### Exercise objective
Return all the data exactly, keeping the pictures out.

### Before-and-after page screenshots
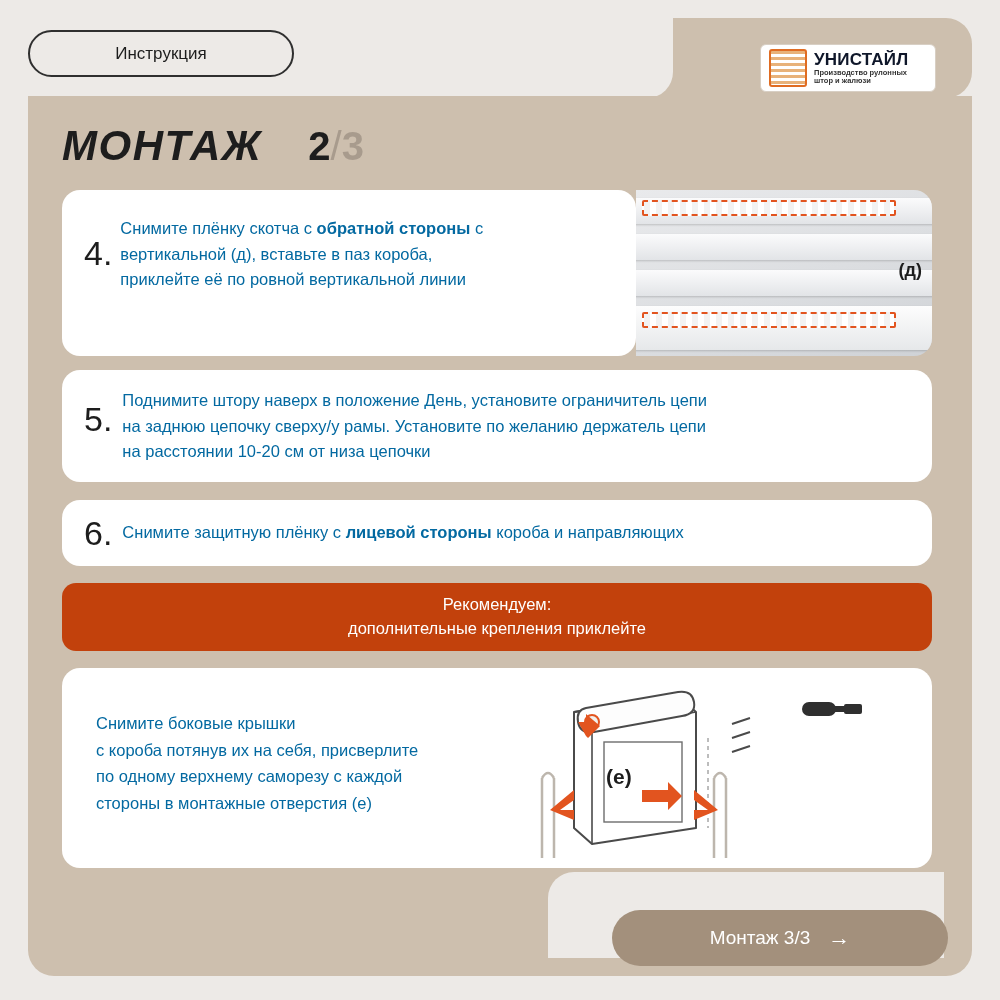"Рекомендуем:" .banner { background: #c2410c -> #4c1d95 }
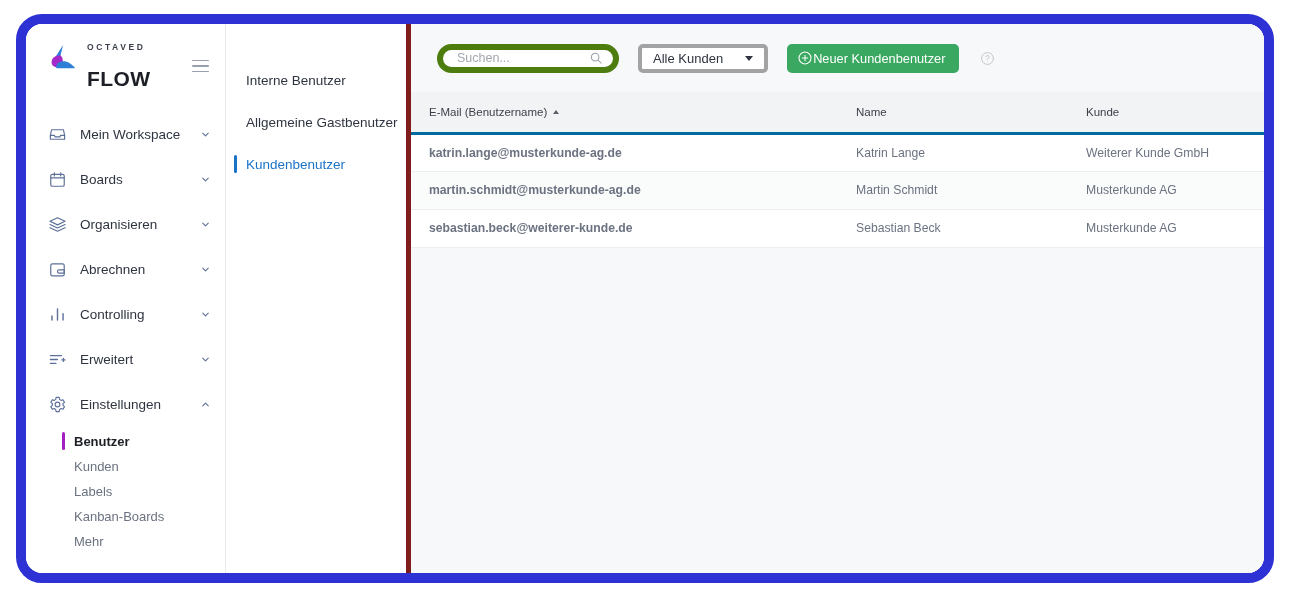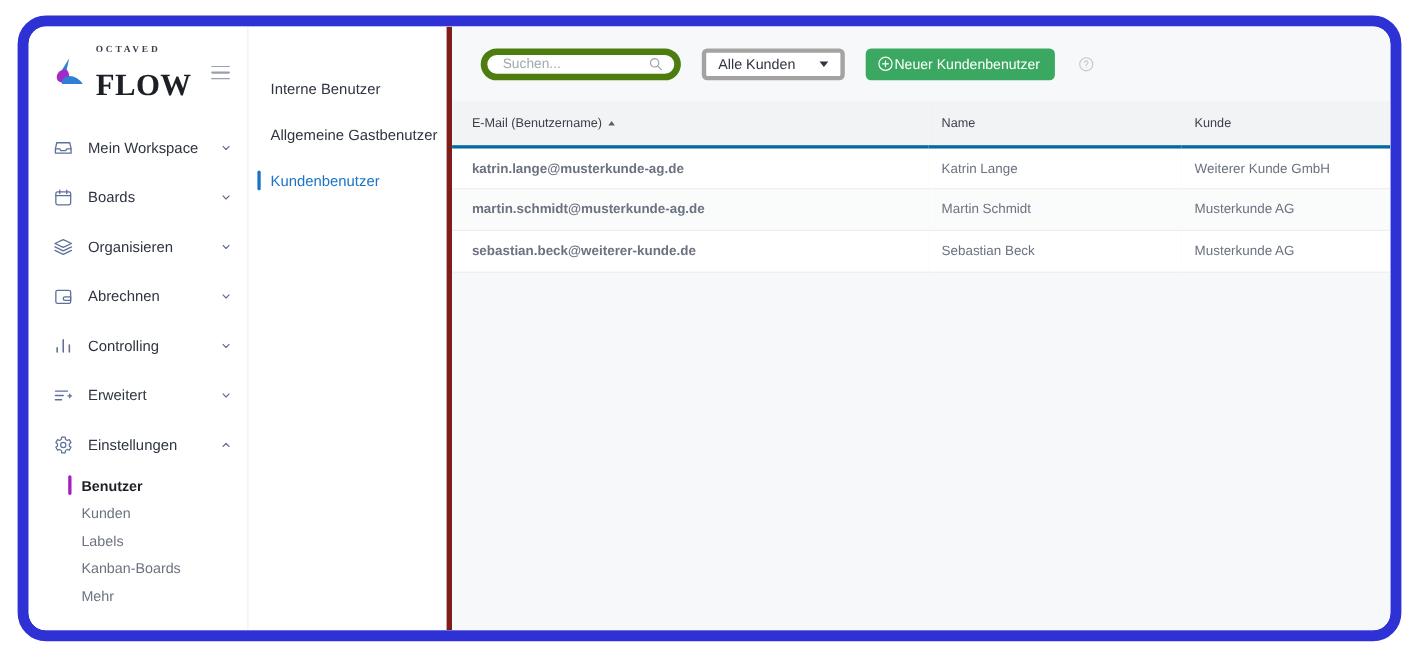"OCTAVED" .brand { align-items: center -> none; font-family: Liberation Serif, serif -> none }
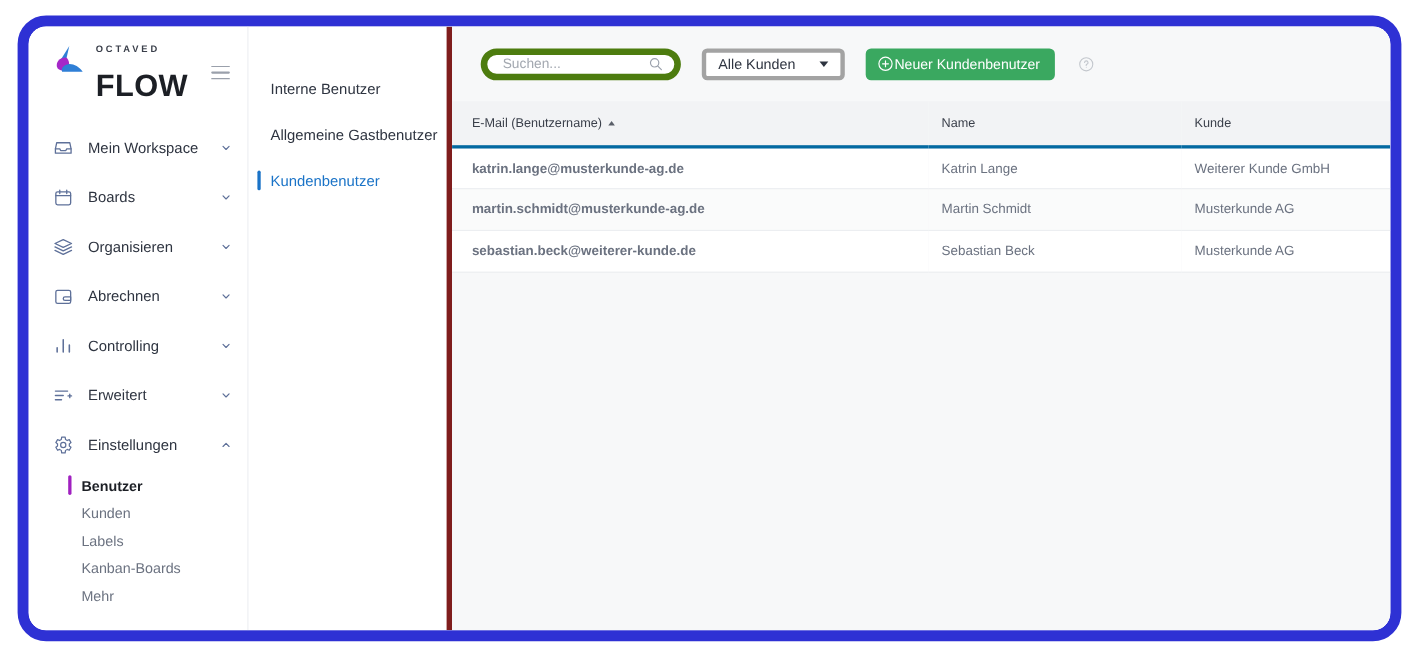"FLOW" .brand-bottom { font-size: 28px -> 21px }
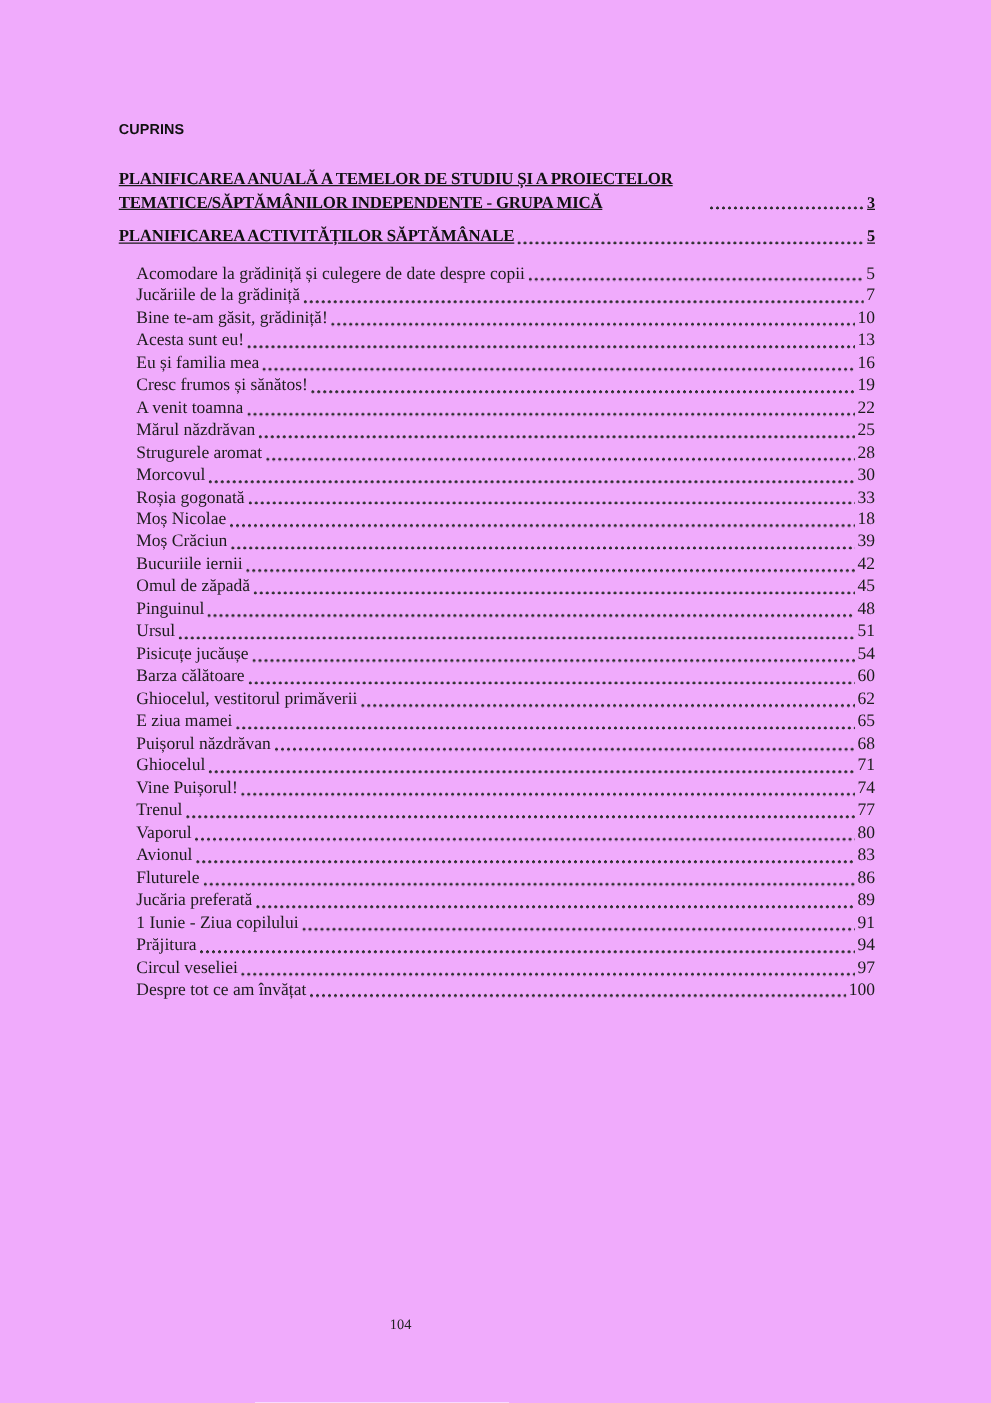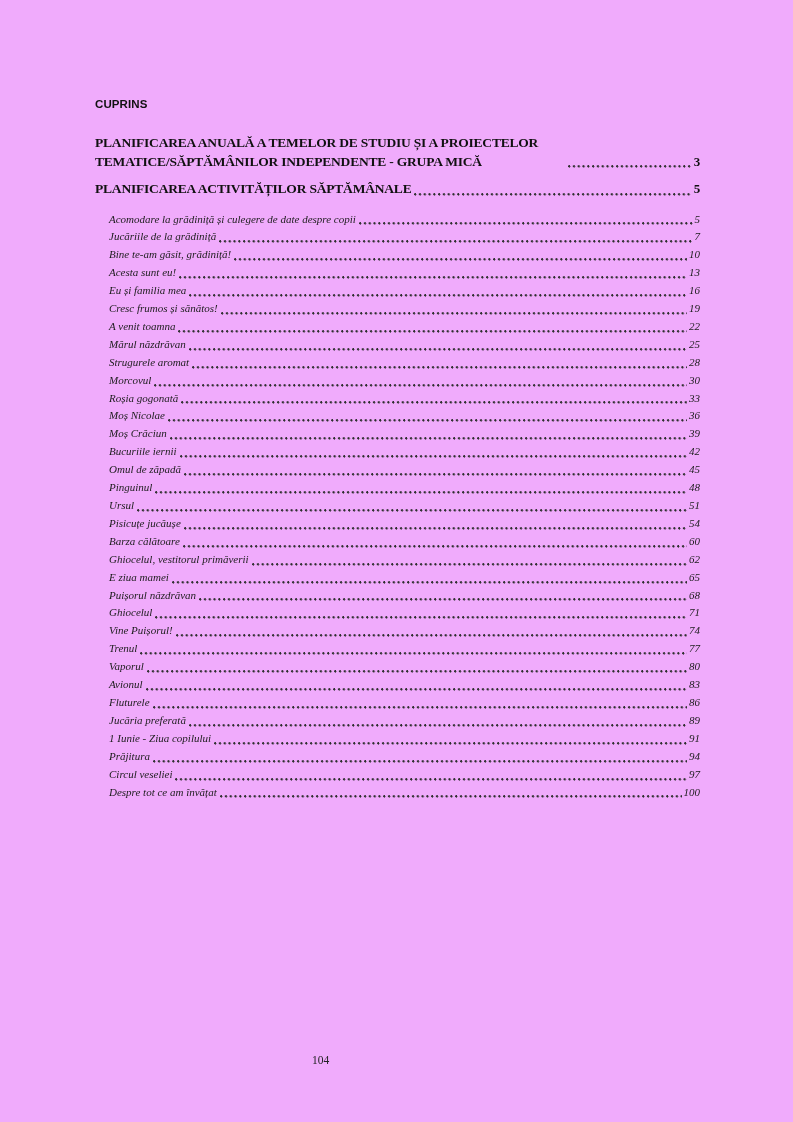"PLANIFICAREA ANUALĂ A TEMELOR DE" .toc-sections { text-decoration: none -> underline }
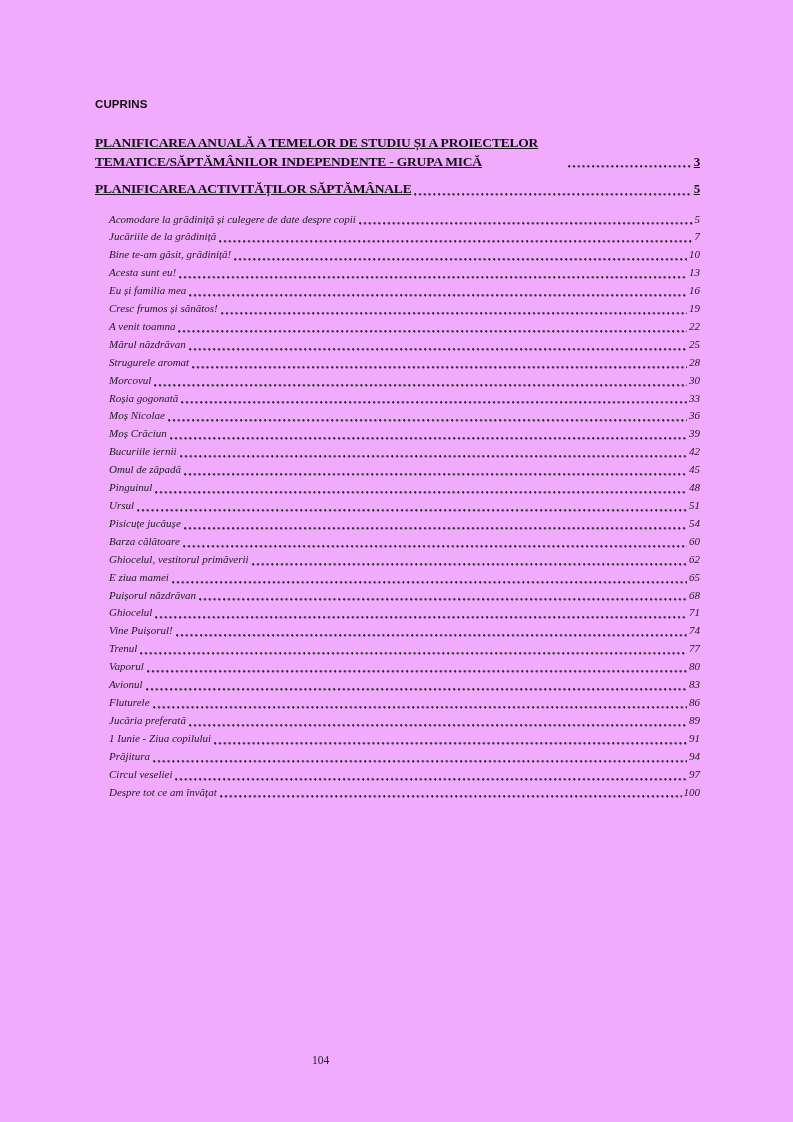"Acomodare la grădiniță și culegere" .entry-row { font-size: 11px -> 14px; font-style: italic -> none }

### Answer for this exercise
"Рекомендуем:" .banner { background: #c2410c -> #4c1d95 }
"OCTAVED" .brand { align-items: center -> none; font-family: Liberation Serif, serif -> none }
"FLOW" .brand-bottom { font-size: 28px -> 21px }
"PLANIFICAREA ANUALĂ A TEMELOR DE" .toc-sections { text-decoration: none -> underline }
"Acomodare la grădiniță și culegere" .entry-row { font-size: 11px -> 14px; font-style: italic -> none }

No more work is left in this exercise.